==== Extracted text ====
Back in the late 2000’s, Swissquote started to adopt the Agile principles, and applied the Scrum methodology. That was the time when I was promoted manager of the Securities Trading Platform team.

The golden age of Agile

Like other teams, our mission was to deliver new projects, but also maintaining the existing applications. My team grew at that time from 5 to 8 developers, and we needed to organize ourselves a bit better. We changed our sprints to a custom mix of Kanban and Scrum boards. That was a good way to isolate project tasks from unexpected requests, allowing us to be more predictive on delivery.

On the Scrum board, we had up to 5 developers working on the planned features.

The Kanban was used to deal with unexpected tasks (bug fixes, urgent requests, etc.). 2 developers were assigned for Support role. Often, the first one was on the front line, handling the bug reports, phone calls and requests from other departments, creating JIRA tasks and adding them to the Kanban board. The second developer was taking tasks from the board, starting with the most urgent ones.

It was a rotating role, so every developer was spending some time on support, and then some time back on project development.

The awful truth of project management

And yet, despite our great organization, our Burn-Down Charts were still refusing to meet the estimated delivery deadlines. The frustration was growing.

I started investigating why we were still late delivering things, although we were estimating them pretty well. We were already applying a factor on our estimations to match the historical bias of realized vs estimated, but even this couldn’t help.
==== Information shown ====
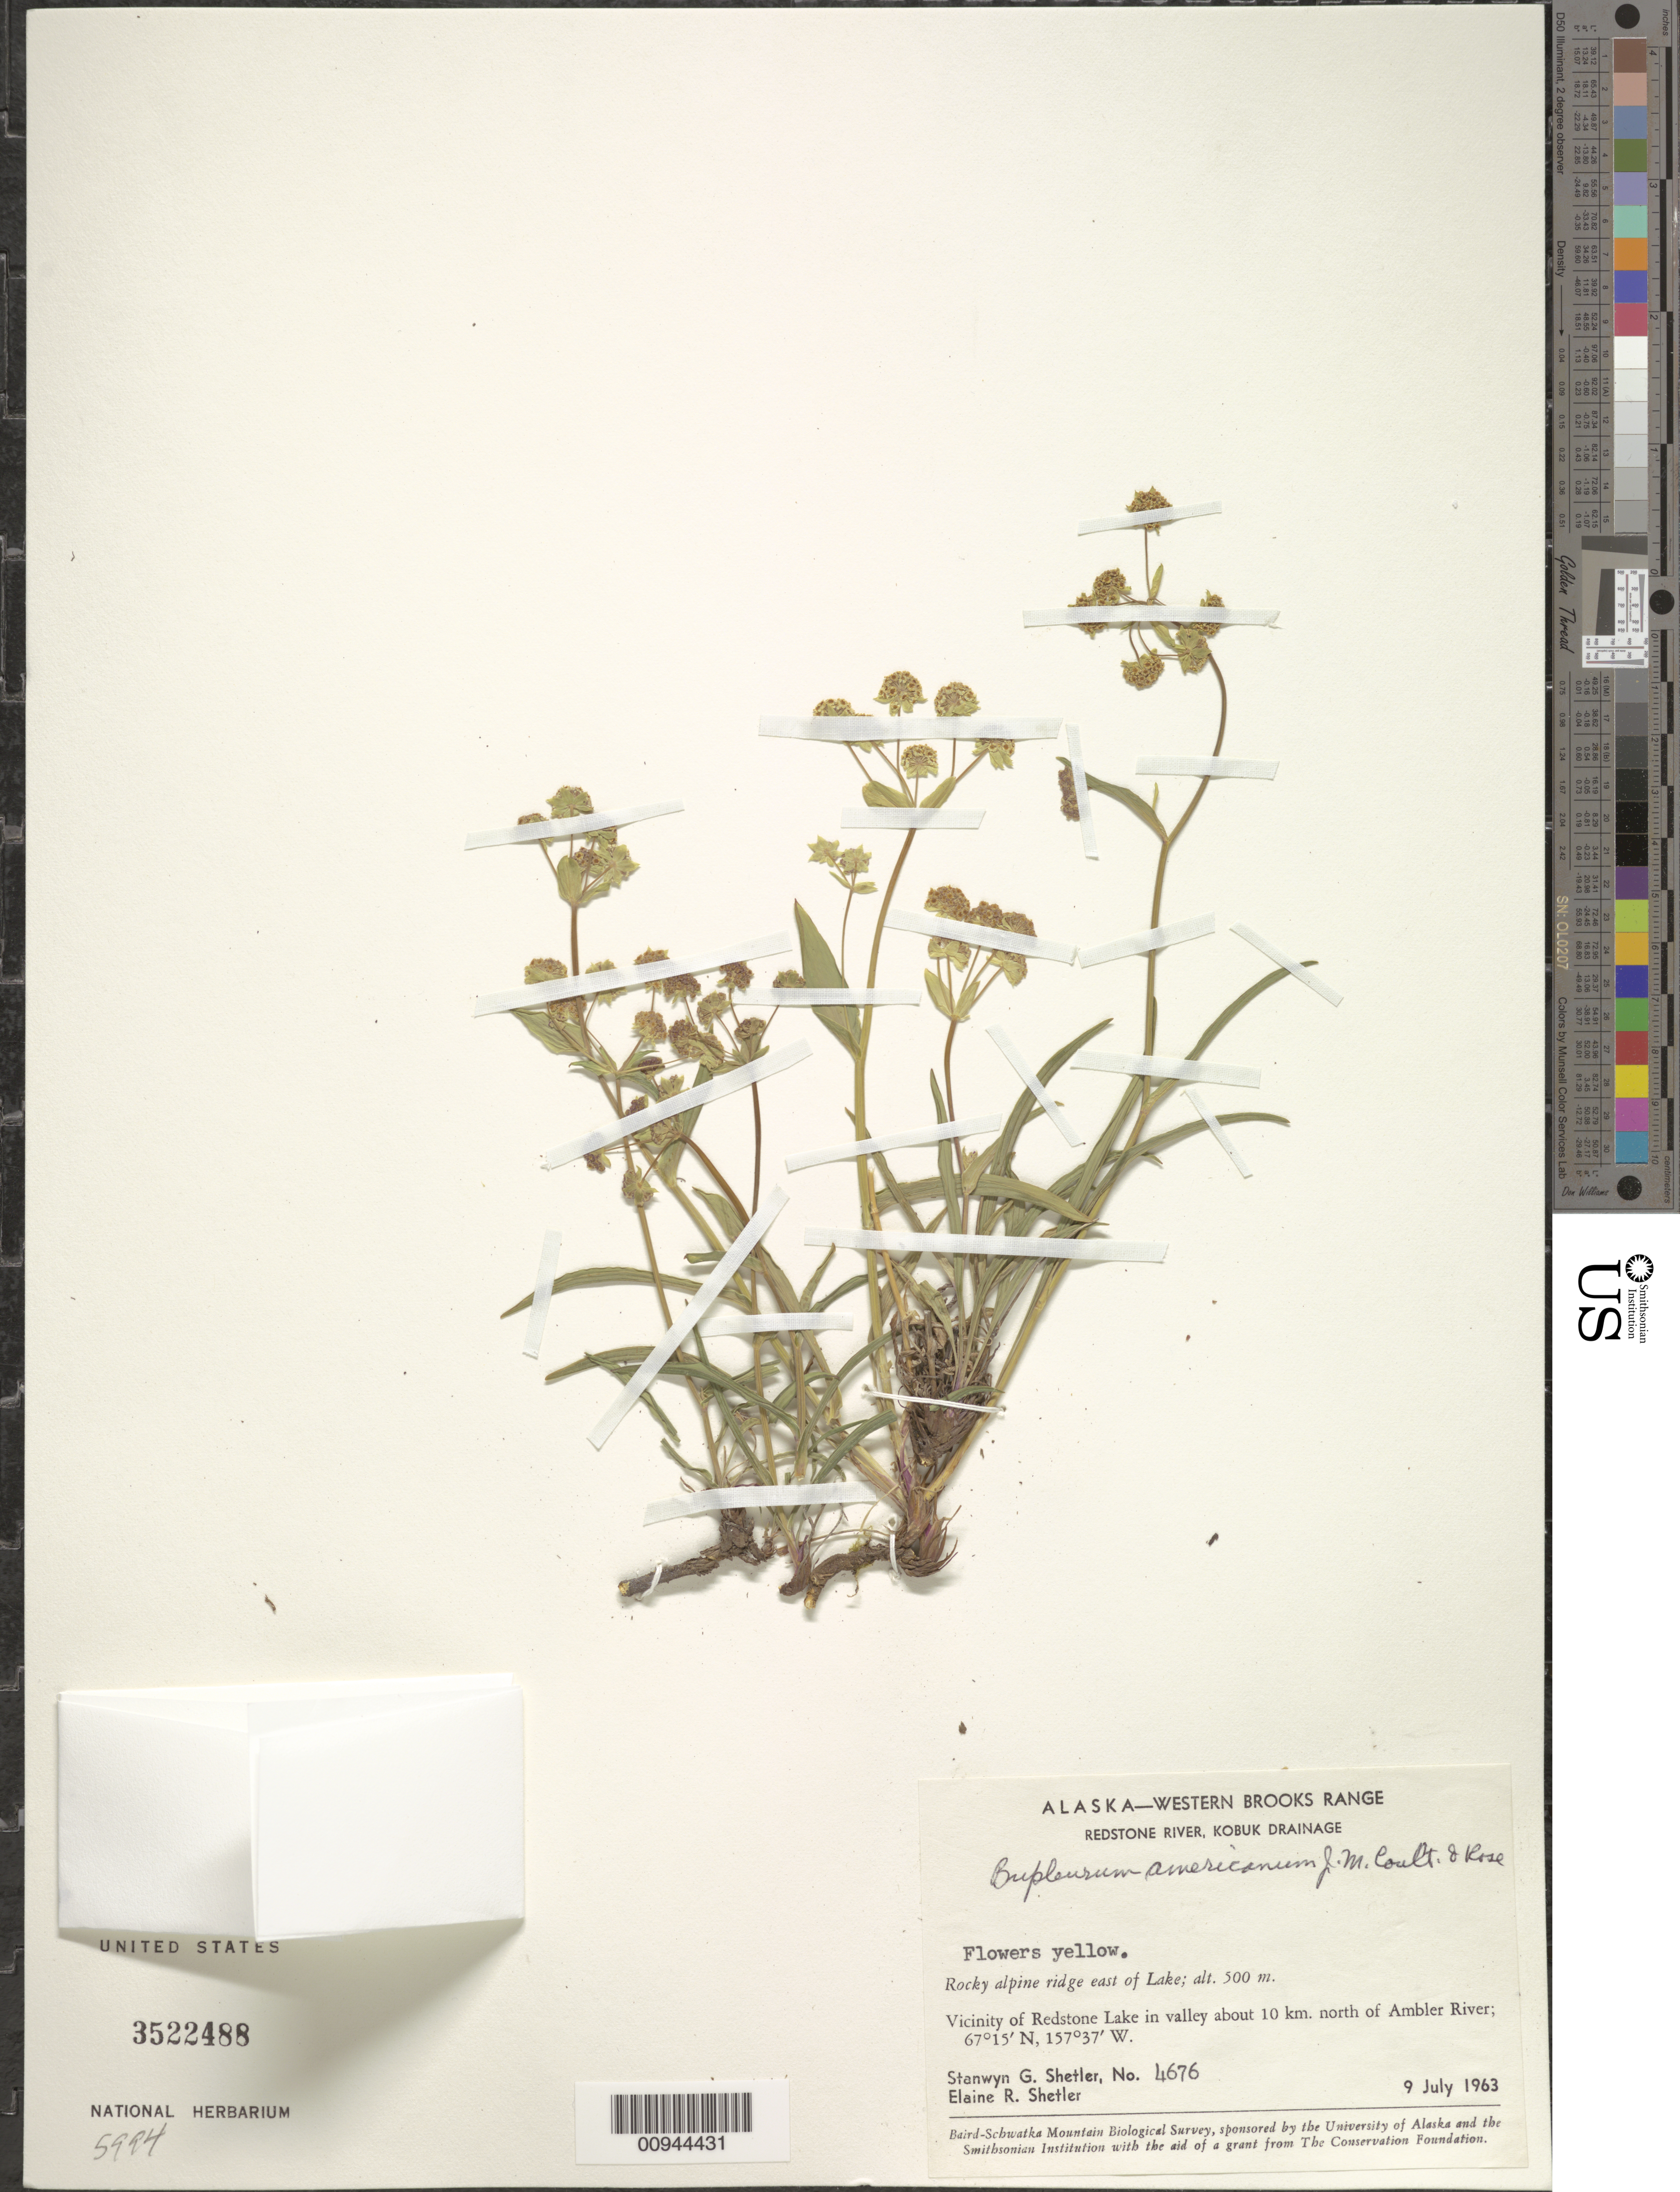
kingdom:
====
### [To be done]
a) Answer these from the Swissquote passage:
(i) To how many developers did the team grow?
(ii) How many developers were assigned to the Support role?
(iii) Where did the front-line support developer add the JIRA tasks they created?
b) Repeat the Swissquote passage word for word, everything from "Like other teams, our" down to "most urgent ones.".
c) Go on with the Swissquote passage from the point where it stops.
The data have no part in any of this.

### [Per-task answers]
a)
(i) 8 developers
(ii) 2 developers
(iii) To the Kanban board

b)
Like other teams, our mission was to deliver new projects, but also maintaining the existing applications. My team grew at that time from 5 to 8 developers, and we needed to organize ourselves a bit better. We changed our sprints to a custom mix of Kanban and Scrum boards. That was a good way to isolate project tasks from unexpected requests, allowing us to be more predictive on delivery.

On the Scrum board, we had up to 5 developers working on the planned features.

The Kanban was used to deal with unexpected tasks (bug fixes, urgent requests, etc.). 2 developers were assigned for Support role. Often, the first one was on the front line, handling the bug reports, phone calls and requests from other departments, creating JIRA tasks and adding them to the Kanban board. The second developer was taking tasks from the board, starting with the most urgent ones.

c)
I found out several reasons :

  • The rotation of developers between support and project was creating an additional latency, due to context switching. At the end of a sprint, a developer that have to pass from project to support may be working on a task that is not finished. Should the developer coming from support continue working on it? It would cost him some extra time to catch up with the work that was already done. Same for the support person that was in the middle of investigating an issue: it is easier to finish the investigation rather than explain the whole thing to another developer for handover. The result is that at the beginning of a sprint, we had developers that were finishing doing some support, and unfinished project tasks that were in hands of a support person.
  • Release and deployment process was slow. The release was done manually, on developer’s machine. We had to spend some time to validate on preprod. Our Operation team wanted us to be ready the day before, so we could easily lose 2 days to prepare a deployment. On a sprint of 2 weeks, this had an impact on our velocity.
  • Despite code review and testing, quality wasn’t good. We were facing rollbacks of our applications. So, instead of starting a new sprint with new tasks, we were bug-fixing the features from the previous sprint, and passing again through the process of releasing and deploying.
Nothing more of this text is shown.